- DOCUMENT TEXT -
Gainsborough’s painting of courtly flirtations within an idyllic landscape inspired the perfumer, Piot, to add sharp, cooling touches of peppermint and bergamot to an imposing bouquet of Ottoman roses. One can almost hear the laughter, the stiff rustle of shot taffeta, a snapshot of shared intimacy that’s thought to be Gainsborough himself, with his wife.
Buly say: ‘Behind the green, sylvan curtain of a theatre of the tender touch, a ray of sunlight, redolent of berries and citrus, illuminates the temple of the soul. On a carpet of peppermint, the silky petals of the dress unfold like the heart of a rose; a flush rises to the cheeks. In the air, sweet nothings float.’
The luminescent skin of Jean-Auguste Dominique Ingres’ Bather just glows from the canvas, and perfumer Andrier translates the glorious textures using a stimulating burst of citronella and orange blossom, embellished with rich patchouli and a smoky drift of incense.
Buly say: ‘Steam rising from marble sluiced with waves of heated water, dampened muslin wraps the shining limbs, delicately soaped; susurrations of the hammam. After bathing, resting on fresh sheets, the skin, still beaded with moisture, is chafed with lavender and orange blossom; now refreshed, its velvety pallor like an iris petal pearled by a mist of incense and musk.’
Here, Héreault reconstructs the languid sensuality of the female form using an intoxicating combination of mandarin, jasmine and amber – a quietly imposing blend that seems to swoon on the skin rather than merely be applied.
Buly say: ‘Gentle white of jasmine, of neroli, of the matte and polished petals of magnolia, amber and sacred wood. Eternal, without past or present, the beauty of the marble goddess, elusive and notional, lifts up the soul with timeless bliss.’
Fragonard’s much-discussed painting provided Lebeau’s fragrant muse, seeking to evoke the sexually charged possible danger of the scene juxtaposed by the opulent velvet drapery, with a combination of lily and musk to create her bewitching scent.
Buly say: ‘Scent of the apple on the table, fruit carried to the lips like a kiss, to the neck, the breast. Ardent desire entangled in linen sheets, tousled hair, traces of the teeth on tender skin, its white musk scorched scarlet by love’s burning touch; the heady thrill of an illicit rendez-vous.’
Georges de La Tour’s tender depiction of Joseph’s weather-beaten face, lit by candelight and looking with concern at the infant Jesus, is demonstrated by Lancesseur with a deep, resonant thrum of cedar wood suddenly illuminated by verbena, pink berries and vetiver.

- EXERCISE OBJECTIVE -
Please repeat the perfume descriptions from "Buly say: ‘Behind" up to and including "drift of incense.", with "citronella" changed to "lemongrass".

- RECORD SET -
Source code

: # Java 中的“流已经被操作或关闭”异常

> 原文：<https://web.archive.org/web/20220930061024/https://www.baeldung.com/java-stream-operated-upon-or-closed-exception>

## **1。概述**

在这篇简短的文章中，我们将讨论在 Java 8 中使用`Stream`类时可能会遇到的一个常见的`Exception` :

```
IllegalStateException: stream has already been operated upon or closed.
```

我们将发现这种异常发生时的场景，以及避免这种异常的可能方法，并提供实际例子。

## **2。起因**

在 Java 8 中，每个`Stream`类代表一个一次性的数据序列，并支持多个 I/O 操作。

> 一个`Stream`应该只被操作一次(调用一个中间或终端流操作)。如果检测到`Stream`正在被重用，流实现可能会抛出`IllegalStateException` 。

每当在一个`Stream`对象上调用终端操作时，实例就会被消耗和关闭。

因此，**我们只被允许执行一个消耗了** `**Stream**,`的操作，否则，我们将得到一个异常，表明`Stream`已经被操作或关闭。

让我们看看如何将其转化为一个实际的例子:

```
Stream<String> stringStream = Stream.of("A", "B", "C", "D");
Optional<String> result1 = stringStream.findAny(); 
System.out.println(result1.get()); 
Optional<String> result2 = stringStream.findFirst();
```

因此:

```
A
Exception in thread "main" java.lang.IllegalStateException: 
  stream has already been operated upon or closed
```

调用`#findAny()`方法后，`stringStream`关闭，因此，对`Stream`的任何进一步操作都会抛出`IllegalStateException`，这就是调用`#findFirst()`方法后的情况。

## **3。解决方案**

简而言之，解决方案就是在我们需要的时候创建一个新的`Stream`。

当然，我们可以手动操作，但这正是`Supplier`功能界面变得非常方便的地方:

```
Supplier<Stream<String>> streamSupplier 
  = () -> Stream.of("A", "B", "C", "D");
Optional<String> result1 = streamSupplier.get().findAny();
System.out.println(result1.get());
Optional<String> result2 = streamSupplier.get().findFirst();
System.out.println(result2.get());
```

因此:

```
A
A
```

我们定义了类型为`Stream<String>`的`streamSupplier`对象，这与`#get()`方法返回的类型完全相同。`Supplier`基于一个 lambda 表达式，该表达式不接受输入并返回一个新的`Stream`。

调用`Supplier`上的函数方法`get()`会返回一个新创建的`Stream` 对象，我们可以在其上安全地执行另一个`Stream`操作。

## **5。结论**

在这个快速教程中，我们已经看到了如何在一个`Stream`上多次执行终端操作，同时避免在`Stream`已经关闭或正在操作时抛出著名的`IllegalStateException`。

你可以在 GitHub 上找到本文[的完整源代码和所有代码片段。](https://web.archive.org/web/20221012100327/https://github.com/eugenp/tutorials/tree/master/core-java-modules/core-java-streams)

- ANSWER SPACE -
Buly say: ‘Behind the green, sylvan curtain of a theatre of the tender touch, a ray of sunlight, redolent of berries and citrus, illuminates the temple of the soul. On a carpet of peppermint, the silky petals of the dress unfold like the heart of a rose; a flush rises to the cheeks. In the air, sweet nothings float.’
The luminescent skin of Jean-Auguste Dominique Ingres’ Bather just glows from the canvas, and perfumer Andrier translates the glorious textures using a stimulating burst of lemongrass and orange blossom, embellished with rich patchouli and a smoky drift of incense.